MANILA, Sept. 27 (Xinhua) -- The Philippine central bank (BSP) announced on Thursday that it is raising interest rates by 50 basis points (bps) on Friday "to further anchor inflation expectations and to safeguard the inflation target over the policy horizon."
"At its meeting on monetary policy on Thursday, the monetary board decided to raise the interest rate on the BSP's overnight reverse repurchase (RRP) facility by 50 basis points, bringing overnight rate to 4.5 percent, effective Friday, Sept. 28, 2018," BSP said in a statement.
The statement said that the interest rates on the overnight lending and deposit facilities were raised accordingly.
This is the fourth time this year that the BSP has raised interest rates, following increases in May, June and August.

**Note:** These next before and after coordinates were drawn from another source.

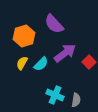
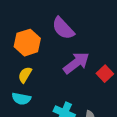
cyan semicircle: (41, 64) -> (21, 99), moved, turned 56

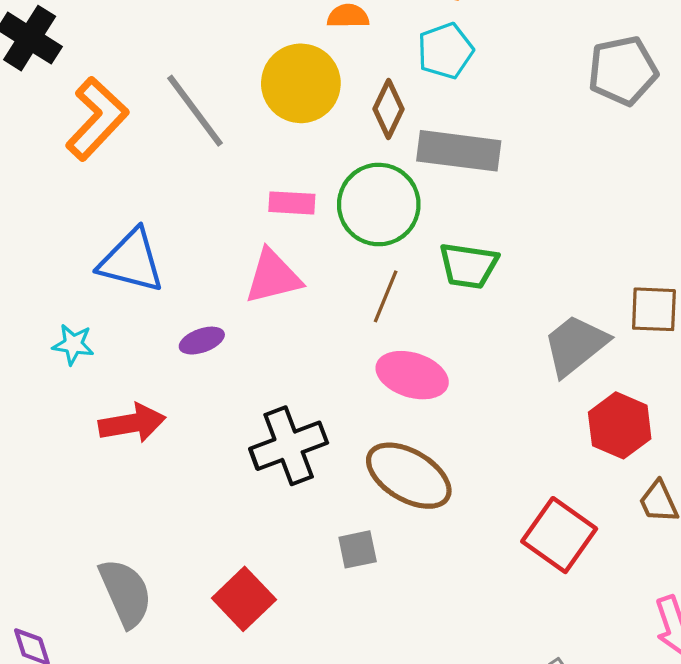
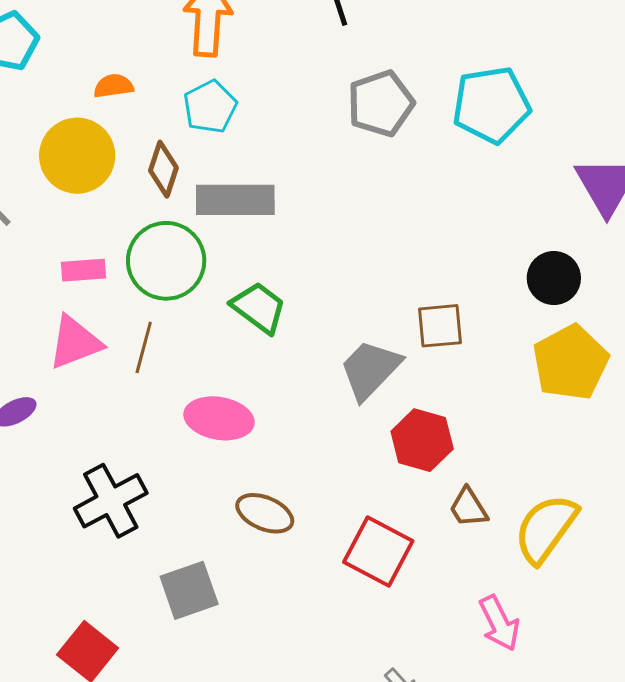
green trapezoid: (468, 266) -> (259, 308), turned -144
brown line: (386, 296) -> (144, 347), moved
brown ellipse: (409, 476) -> (265, 513), moved, size x0.7
gray square: (358, 549) -> (189, 590), size x1.5

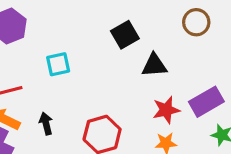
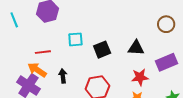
black square: (125, 35) -> (102, 50), moved
purple rectangle: (206, 102) -> (167, 62), moved

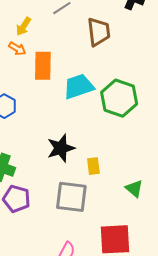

"The Monetary Board recognized that a further tightening of monetary policy was warranted by persistent signs of sustained and broadening price pressures. Latest baseline forecasts have shifted higher for both 2018 and 2019, with risks to the outlook still leaning toward the upside," the statement read.
With supply-side forces expected to continue to drive inflation in the coming months, the BSP said inflation expectations have remained elevated amid indications of second-round effects.
Meanwhile, the BSP said domestic demand conditions have generally held firm, even as the previous monetary policy responses continue to work their way through the economy.
"The Monetary Board, therefore, decided to raise the BSP policy interest rate anew to further anchor inflation expectations and to safeguard the inflation target over the policy horizon," the statement added.
At the same time, the monetary board emphasized the need for timely and appropriate non-monetary measures that will further mitigate the impact of supply-side factors on inflation, including rice tariffication.
"The BSP reassures the public of its strong commitment to taking all necessary policy actions to address the threat of high inflation and deliver on its primary mandate of price stability," the statement said.
The BSP also announced that it hiked its inflation forecasts for 2018 and 2019. For 2018, the BSP sees inflation averaging at 5.2 percent from 4.9 percent. For 2019, the BSP sees inflation to settle at 4.3 percent, from 3.7 percent.
The BSP maintained its forecast for 2020 at 3.2 percent.
The Philippines' inflation hit 6.4 percent in August and is expected to hit another fresh high in September.